The only thing we know about dark energy is that it constitutes the biggest part of the mass and energy in the universe. As in 1998, we found out that the atoms and everything visible to the human eye represents only a modest portion of the entirety of the universe. The fundamental hypothesis says that dark matter, due to its intangible characteristics, repels any other form of matter, pushing it away, therefore leading to the expansion of the universe.
Physicists have long been seeking to explain the behavior of dark energy but the only possible way to achieve that is by studying it in its natural condition. Although in our current era the idea is far-fetched, it is believed that its characteristics can be measured if we could reach it and observe it in the low-density areas that is outside of the galaxies.
Countless of times, physicists tried to recreate on our planet the conditions that is thought to be present in intergalactic areas. By doing this, they have attempted to generate a chameleon particle field – one that will apply a powerful force on matter while the density that surrounds it declines.
Adequately, theorists named dark energy particles chameleons, and proposed that they differ in mass and they directly influence the state of the surrounding matter.After many attempts, the existence of a chameleon field has not yet been proved and it still remains just a theory, but various teams of scientists continue their quest for the incomprehensible field.
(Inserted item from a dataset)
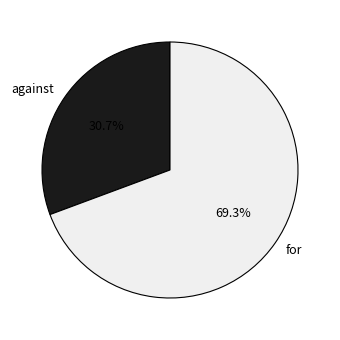

Is there a majority slice in this chart?

Yes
Another way to explain why dark energy is so difficult to study is because it is hypothesized that as soon as the chameleon field comes close to an object its particles do not couple with the internal parts of the object, but pushes it away.
The main issues of the testing dark matter in a lab is represented by the fact that the chameleon field is considerably less powerful than that of the gravity field of Earth. One potential solution is for the test to be repeated on the International Space Station, away from the gravity field of our planet.
Not only NASA is testing dark matter these days, experiments take place at CERN in Geneva, so far without luck. However, alternative tests such as those using neutron interferometers might lead to the evidence of the chameleon field. As physicists improve the condition of their experiments, by ruling out other particle energies that might influence their studies, they will soon might confirm the existence of chameleons.